Lalu, Khalifah Umar bin Kaththab ra yang terkenal sebagai Sahabat Nabi Saw tegas juga pemberani. Sebagai Khalifah yang adil beliau pernah mengatakan, “ Barangiapa mencerca Allah atau mencaci salah satu Nabi, maka bunuhlah ia!”. Atsiar ini diriwayatkan oleh Al-Karmani rahimahullah yang bersumber dari Mujahid rahimaihullah.

Inilah sikap para penguasa Islam dalam Khilafah (negara Islam) untuk membungkam Negara bebal penghina Nabi. Tentu tak ada satu pun yang berkutik di  hadapan Khalifah dan kekuatan Khilafah. Berbeda kondisinya disaat tidak ada Khilafah, para penguasa Muslim hanya mampu mengecam dan memboikot barang-barangnya. Maka sudah seharusnya mengembalikan kemuliaan Islam dengan menegakkan Khilafah.
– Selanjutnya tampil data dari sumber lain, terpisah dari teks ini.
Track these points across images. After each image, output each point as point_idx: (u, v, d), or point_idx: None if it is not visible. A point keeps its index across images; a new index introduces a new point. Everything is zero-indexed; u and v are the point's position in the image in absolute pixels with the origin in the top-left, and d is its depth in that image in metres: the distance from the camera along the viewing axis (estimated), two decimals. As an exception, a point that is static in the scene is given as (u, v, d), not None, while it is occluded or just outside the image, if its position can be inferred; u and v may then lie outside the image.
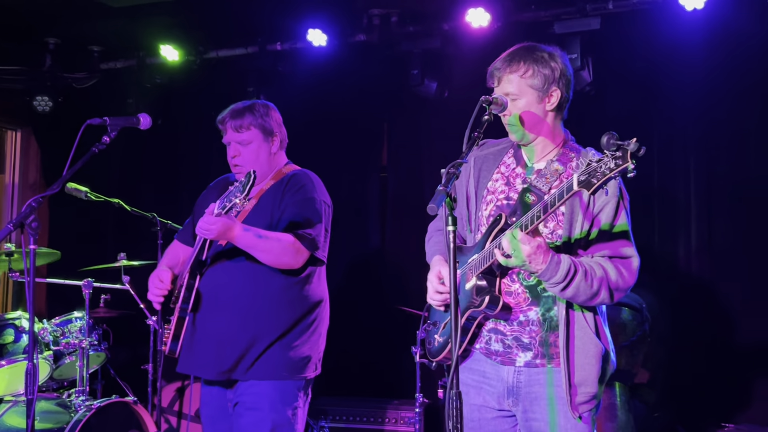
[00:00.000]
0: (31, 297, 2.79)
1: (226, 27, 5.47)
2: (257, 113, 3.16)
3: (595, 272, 2.34)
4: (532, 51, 2.52)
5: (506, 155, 2.66)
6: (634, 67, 4.82)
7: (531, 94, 2.50)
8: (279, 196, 3.09)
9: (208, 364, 3.04)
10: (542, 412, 2.44)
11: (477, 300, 2.42)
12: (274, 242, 2.96)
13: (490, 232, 2.46)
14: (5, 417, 4.31)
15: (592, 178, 2.07)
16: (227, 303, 3.03)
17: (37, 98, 5.85)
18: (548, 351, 2.45)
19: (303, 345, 3.08)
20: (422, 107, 5.30)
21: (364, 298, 5.56)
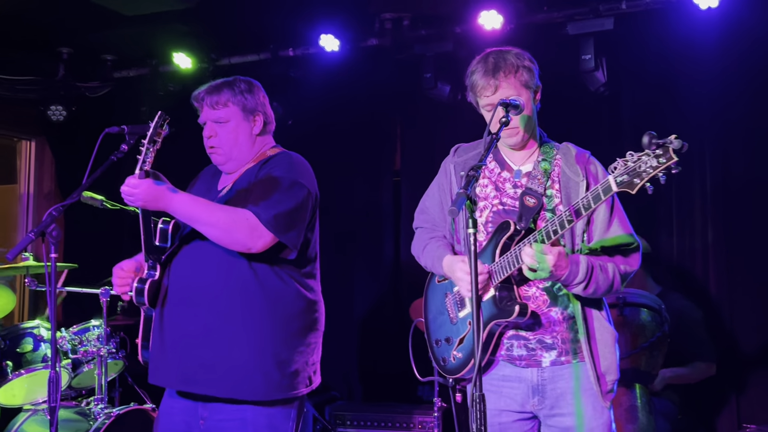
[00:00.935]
0: (53, 305, 2.81)
1: (239, 34, 5.50)
2: (237, 88, 2.82)
3: (606, 264, 2.45)
4: (507, 53, 2.57)
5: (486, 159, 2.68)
6: (649, 67, 4.82)
7: (527, 93, 2.55)
8: (253, 178, 2.72)
9: (181, 374, 2.66)
10: (569, 407, 2.49)
11: (503, 310, 2.45)
12: (220, 213, 2.56)
13: (498, 239, 2.49)
14: (25, 426, 4.35)
15: (634, 177, 2.13)
16: (200, 302, 2.65)
17: (51, 108, 5.88)
18: (571, 347, 2.51)
19: (292, 356, 2.66)
20: (435, 111, 5.32)
21: (379, 303, 5.58)
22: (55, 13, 5.12)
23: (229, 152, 2.82)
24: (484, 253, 2.52)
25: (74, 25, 5.36)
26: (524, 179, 2.58)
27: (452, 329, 2.65)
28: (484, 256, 2.51)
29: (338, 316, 5.63)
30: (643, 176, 2.12)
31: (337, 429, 4.96)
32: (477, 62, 2.59)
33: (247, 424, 2.63)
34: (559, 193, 2.53)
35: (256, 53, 5.52)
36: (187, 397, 2.73)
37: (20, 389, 4.45)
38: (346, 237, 5.71)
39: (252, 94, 2.88)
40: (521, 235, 2.46)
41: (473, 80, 2.58)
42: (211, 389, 2.63)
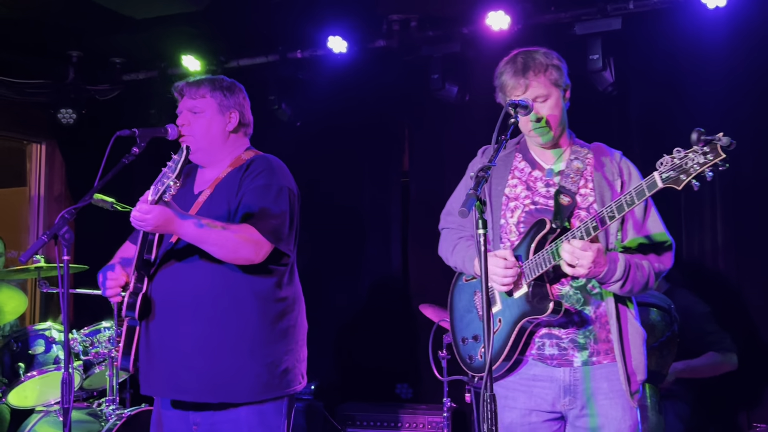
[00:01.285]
0: (65, 307, 2.83)
1: (247, 36, 5.51)
2: (217, 84, 2.87)
3: (641, 262, 2.47)
4: (534, 53, 2.58)
5: (515, 160, 2.70)
6: (657, 66, 4.81)
7: (556, 92, 2.56)
8: (236, 184, 2.74)
9: (172, 383, 2.68)
10: (599, 408, 2.50)
11: (536, 308, 2.45)
12: (226, 234, 2.58)
13: (532, 237, 2.49)
14: (37, 427, 4.37)
15: (680, 174, 2.15)
16: (187, 310, 2.67)
17: (61, 111, 5.90)
18: (603, 347, 2.52)
19: (281, 355, 2.70)
20: (443, 111, 5.32)
21: (388, 303, 5.59)
22: (65, 16, 5.15)
23: (199, 141, 2.82)
24: (518, 249, 2.53)
25: (84, 28, 5.38)
26: (557, 178, 2.59)
27: (479, 327, 2.65)
28: (518, 252, 2.52)
29: (346, 316, 5.67)
30: (690, 172, 2.14)
31: (347, 429, 4.97)
32: (505, 63, 2.60)
33: (241, 424, 2.66)
34: (593, 192, 2.54)
35: (265, 55, 5.53)
36: (177, 405, 2.76)
37: (32, 391, 4.48)
38: (355, 238, 5.72)
39: (232, 92, 2.91)
40: (556, 234, 2.46)
41: (503, 81, 2.58)
42: (204, 396, 2.66)
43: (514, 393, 2.59)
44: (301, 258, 5.95)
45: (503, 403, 2.60)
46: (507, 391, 2.61)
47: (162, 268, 2.76)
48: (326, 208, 5.81)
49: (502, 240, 2.62)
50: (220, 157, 2.88)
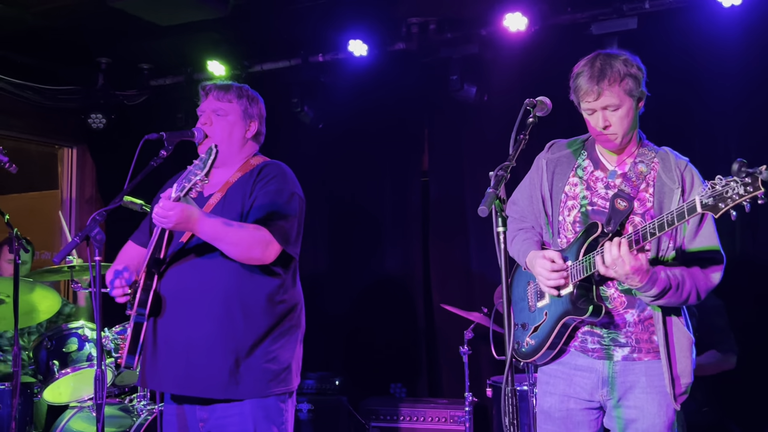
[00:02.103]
0: (98, 306, 2.84)
1: (270, 41, 5.54)
2: (244, 93, 2.95)
3: (686, 282, 2.43)
4: (614, 59, 2.52)
5: (580, 157, 2.67)
6: (673, 63, 4.77)
7: (629, 102, 2.51)
8: (249, 188, 2.78)
9: (177, 378, 2.70)
10: (635, 401, 2.51)
11: (578, 308, 2.47)
12: (242, 233, 2.63)
13: (584, 239, 2.49)
14: (71, 422, 4.43)
15: (719, 202, 2.12)
16: (195, 308, 2.69)
17: (91, 116, 5.98)
18: (645, 347, 2.52)
19: (282, 354, 2.76)
20: (462, 112, 5.31)
21: (409, 300, 5.59)
22: (94, 25, 5.20)
23: (219, 144, 2.77)
24: (569, 250, 2.53)
25: (112, 35, 5.43)
26: (618, 180, 2.56)
27: (529, 316, 2.67)
28: (569, 253, 2.52)
29: (369, 313, 5.67)
30: (728, 202, 2.11)
31: (371, 423, 4.98)
32: (584, 64, 2.54)
33: (246, 418, 2.70)
34: (652, 198, 2.50)
35: (288, 59, 5.55)
36: (183, 401, 2.79)
37: (66, 387, 4.52)
38: (376, 236, 5.73)
39: (255, 102, 2.99)
40: (608, 238, 2.44)
41: (578, 83, 2.53)
42: (210, 392, 2.68)
43: (554, 380, 2.62)
44: (324, 256, 5.99)
45: (543, 389, 2.66)
46: (548, 378, 2.65)
47: (172, 267, 2.78)
48: (348, 207, 5.83)
49: (559, 236, 2.62)
50: (233, 161, 2.92)
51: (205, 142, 2.89)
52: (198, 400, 2.74)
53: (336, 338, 5.74)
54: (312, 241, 5.89)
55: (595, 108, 2.50)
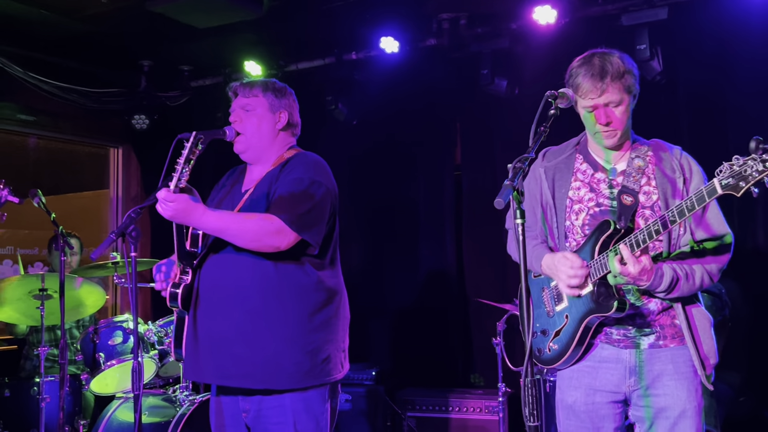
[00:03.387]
0: (134, 300, 2.89)
1: (305, 41, 5.55)
2: (269, 86, 2.92)
3: (694, 271, 2.41)
4: (611, 56, 2.48)
5: (576, 162, 2.64)
6: (705, 51, 4.65)
7: (627, 98, 2.48)
8: (275, 179, 2.77)
9: (217, 370, 2.70)
10: (664, 388, 2.47)
11: (602, 306, 2.43)
12: (248, 223, 2.61)
13: (597, 238, 2.45)
14: (117, 412, 4.50)
15: (739, 181, 2.09)
16: (232, 301, 2.69)
17: (135, 117, 6.07)
18: (669, 332, 2.49)
19: (321, 344, 2.71)
20: (493, 105, 5.25)
21: (444, 292, 5.57)
22: (135, 29, 5.28)
23: (251, 139, 2.86)
24: (583, 250, 2.49)
25: (153, 39, 5.51)
26: (620, 177, 2.54)
27: (549, 322, 2.63)
28: (583, 253, 2.48)
29: (406, 306, 5.66)
30: (748, 180, 2.08)
31: (407, 413, 4.97)
32: (581, 64, 2.50)
33: (286, 410, 2.68)
34: (656, 190, 2.48)
35: (322, 58, 5.56)
36: (227, 392, 2.79)
37: (112, 379, 4.61)
38: (410, 229, 5.72)
39: (282, 94, 2.94)
40: (621, 234, 2.41)
41: (578, 82, 2.49)
42: (248, 382, 2.68)
43: (578, 374, 2.57)
44: (360, 250, 5.99)
45: (567, 383, 2.61)
46: (571, 372, 2.60)
47: (207, 260, 2.78)
48: (383, 201, 5.82)
49: (567, 239, 2.59)
50: (268, 155, 2.90)
51: (238, 138, 2.89)
52: (240, 391, 2.74)
53: (372, 330, 5.74)
54: (348, 235, 5.88)
55: (597, 105, 2.46)
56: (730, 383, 4.01)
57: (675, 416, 2.45)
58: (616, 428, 2.55)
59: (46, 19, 5.02)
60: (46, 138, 6.16)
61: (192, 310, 2.78)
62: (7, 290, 4.36)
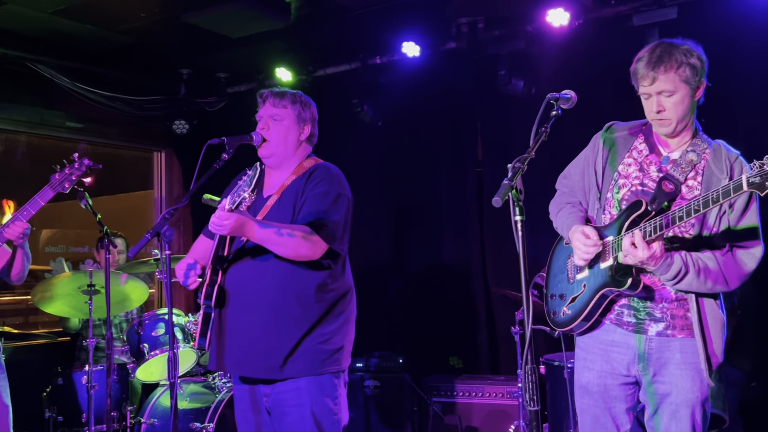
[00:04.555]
0: (169, 295, 2.98)
1: (331, 47, 5.60)
2: (297, 99, 3.03)
3: (710, 271, 2.37)
4: (675, 48, 2.47)
5: (637, 140, 2.63)
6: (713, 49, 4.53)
7: (684, 89, 2.45)
8: (300, 190, 2.89)
9: (241, 361, 2.85)
10: (669, 376, 2.48)
11: (617, 281, 2.45)
12: (289, 236, 2.73)
13: (627, 215, 2.46)
14: (161, 398, 4.63)
15: (766, 180, 2.07)
16: (255, 299, 2.83)
17: (176, 122, 6.18)
18: (679, 323, 2.48)
19: (335, 336, 2.87)
20: (511, 105, 5.26)
21: (467, 284, 5.59)
22: (174, 39, 5.39)
23: (276, 147, 2.97)
24: (613, 225, 2.50)
25: (191, 49, 5.62)
26: (670, 165, 2.52)
27: (568, 287, 2.66)
28: (612, 228, 2.49)
29: (430, 297, 5.70)
30: None
31: (432, 398, 5.01)
32: (646, 51, 2.50)
33: (302, 392, 2.82)
34: (700, 186, 2.45)
35: (348, 63, 5.61)
36: (248, 382, 2.94)
37: (156, 367, 4.73)
38: (435, 225, 5.75)
39: (308, 107, 3.07)
40: (651, 216, 2.41)
41: (636, 68, 2.50)
42: (269, 373, 2.82)
43: (592, 356, 2.60)
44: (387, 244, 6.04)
45: (582, 364, 2.64)
46: (586, 354, 2.62)
47: (234, 264, 2.93)
48: (408, 198, 5.86)
49: (605, 212, 2.60)
50: (289, 163, 3.02)
51: (264, 145, 2.99)
52: (260, 379, 2.88)
53: (399, 320, 5.80)
54: (375, 230, 5.96)
55: (650, 92, 2.45)
56: (741, 369, 3.98)
57: (677, 403, 2.46)
58: (628, 408, 2.58)
59: (91, 33, 5.16)
60: (94, 143, 6.31)
61: (219, 307, 2.91)
62: (58, 286, 4.50)
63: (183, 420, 4.36)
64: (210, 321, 2.92)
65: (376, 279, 5.77)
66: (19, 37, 5.15)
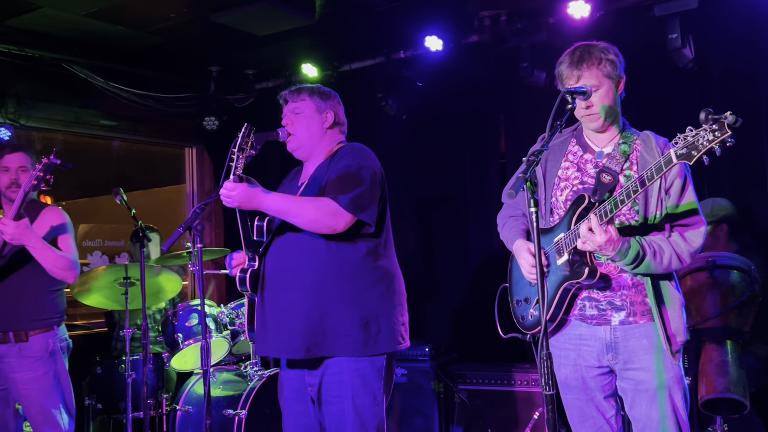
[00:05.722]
0: (201, 286, 3.09)
1: (356, 42, 5.65)
2: (314, 90, 3.08)
3: (664, 250, 2.45)
4: (592, 47, 2.61)
5: (570, 144, 2.74)
6: (735, 37, 4.55)
7: (607, 83, 2.56)
8: (326, 170, 2.94)
9: (282, 344, 2.86)
10: (640, 362, 2.53)
11: (575, 272, 2.50)
12: (307, 205, 2.74)
13: (573, 210, 2.53)
14: (196, 386, 4.76)
15: (692, 150, 2.16)
16: (293, 282, 2.84)
17: (206, 119, 6.27)
18: (639, 309, 2.54)
19: (376, 318, 2.83)
20: (534, 97, 5.27)
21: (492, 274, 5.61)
22: (203, 39, 5.49)
23: (301, 139, 3.04)
24: (562, 223, 2.58)
25: (220, 47, 5.72)
26: (605, 159, 2.62)
27: (530, 291, 2.73)
28: (562, 225, 2.57)
29: (457, 288, 5.75)
30: (699, 149, 2.15)
31: (458, 386, 5.07)
32: (565, 54, 2.65)
33: (344, 384, 2.84)
34: (636, 174, 2.54)
35: (372, 58, 5.66)
36: (294, 368, 2.98)
37: (191, 356, 4.86)
38: (460, 215, 5.79)
39: (327, 96, 3.12)
40: (595, 207, 2.48)
41: (560, 70, 2.65)
42: (309, 353, 2.83)
43: (565, 352, 2.67)
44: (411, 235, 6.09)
45: (557, 362, 2.70)
46: (559, 351, 2.69)
47: (271, 248, 2.97)
48: (432, 190, 5.91)
49: (552, 215, 2.68)
50: (319, 151, 3.07)
51: (290, 139, 3.07)
52: (306, 365, 2.91)
53: (426, 311, 5.86)
54: (400, 221, 6.01)
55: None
56: (759, 356, 3.98)
57: (653, 389, 2.51)
58: (607, 396, 2.64)
59: (123, 34, 5.28)
60: (127, 140, 6.45)
61: (260, 292, 2.95)
62: (96, 279, 4.64)
63: (216, 407, 4.48)
64: (254, 309, 2.98)
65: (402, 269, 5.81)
66: (54, 39, 5.28)
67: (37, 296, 3.58)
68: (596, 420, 2.64)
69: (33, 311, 3.59)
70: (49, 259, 3.52)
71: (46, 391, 3.57)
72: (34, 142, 5.96)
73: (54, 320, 3.66)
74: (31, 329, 3.58)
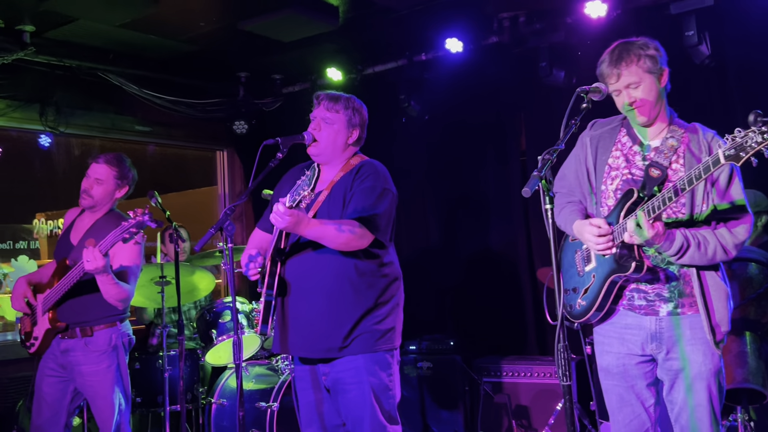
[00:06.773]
0: (232, 284, 3.13)
1: (379, 46, 5.69)
2: (350, 104, 3.14)
3: (708, 242, 2.46)
4: (632, 44, 2.60)
5: (620, 134, 2.73)
6: (752, 33, 4.52)
7: (649, 78, 2.56)
8: (349, 185, 3.04)
9: (304, 344, 3.01)
10: (681, 352, 2.55)
11: (622, 266, 2.53)
12: (339, 231, 2.88)
13: (623, 205, 2.55)
14: (229, 380, 4.84)
15: (740, 152, 2.17)
16: (313, 287, 2.99)
17: (236, 123, 6.37)
18: (687, 300, 2.55)
19: (387, 318, 3.03)
20: (553, 95, 5.27)
21: (515, 269, 5.64)
22: (232, 46, 5.58)
23: (325, 148, 3.11)
24: (611, 216, 2.60)
25: (248, 54, 5.80)
26: (652, 153, 2.62)
27: (579, 280, 2.75)
28: (611, 218, 2.59)
29: (479, 282, 5.77)
30: (747, 150, 2.16)
31: (482, 378, 5.10)
32: (606, 53, 2.65)
33: (360, 371, 2.98)
34: (683, 168, 2.55)
35: (395, 61, 5.70)
36: (308, 362, 3.12)
37: (224, 351, 4.94)
38: (482, 211, 5.81)
39: (359, 112, 3.18)
40: (644, 202, 2.50)
41: (600, 70, 2.65)
42: (330, 353, 2.99)
43: (609, 339, 2.69)
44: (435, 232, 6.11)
45: (600, 348, 2.73)
46: (603, 338, 2.71)
47: (292, 256, 3.10)
48: (455, 188, 5.93)
49: (601, 204, 2.69)
50: (336, 162, 3.17)
51: (313, 144, 3.13)
52: (320, 359, 3.05)
53: (450, 304, 5.89)
54: (424, 219, 6.06)
55: (618, 88, 2.58)
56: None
57: (692, 377, 2.53)
58: (648, 384, 2.66)
59: (155, 43, 5.38)
60: (161, 145, 6.57)
61: (281, 296, 3.07)
62: (133, 278, 4.74)
63: (249, 400, 4.56)
64: (271, 309, 3.07)
65: (427, 266, 5.87)
66: (90, 49, 5.41)
67: (101, 295, 3.69)
68: (635, 407, 2.66)
69: (98, 309, 3.73)
70: (111, 293, 3.66)
71: (109, 383, 3.74)
72: (72, 149, 6.10)
73: (117, 317, 3.81)
74: (96, 325, 3.74)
Dalam Khilafah, keberadaan multikultur dalam masyarakat Islam terjaga dengan harmonis. Hal ini karena Allah SWT berfirman, “Tidak ada paksaan untuk memasuki agama Islam…” (QS Al Baqarah [2]: 256)

Itulah yang menjadikan nonmuslim aman hidup dalam Daulah Islam. Meskipun demikian, kepada mereka tetap disampaikan dakwah Islam lewat penerapan syariat Islam dalam negara sehingga mereka merasakan keagungan Islam.

Khilafah menerapkan aturan bahwa warga negara Daulah Islam yang non-Muslim disebut dzimmi, yang berarti “mendapat perlindungan dan keamanan”. Negara harus menjaga dan melindungi keyakinan, kehormatan, akal, kehidupan, dan harta benda mereka. Sebagai warga negara Daulah, mereka berhak memperoleh perlakuan yang sama.

Kedudukan ahlu dzimmah diterangkan Rasulullah Saw, “Barang siapa membunuh seorang mu’ahid (kafir yang mendapatkan jaminan keamanan) tanpa alasan yang hak, maka ia tidak akan mencium wangi surga, bahkan dari jarak empat puluh tahun perjalanan sekali pun.” (HR Ahmad)

Khilafah berhasil menjaga kerukunan antar umat manusia tetap berada dalam batasan syariat. Memanusiakan manusia, tercipta keharmonisan hidup berdampingan antarpemeluk agama. Segala bentuk kebencian dan perlakuan keji minim terjadi, karena Khalifah menegakkan keadilan dan menjamin keamanan. Wallahu'alam bi ash shawab.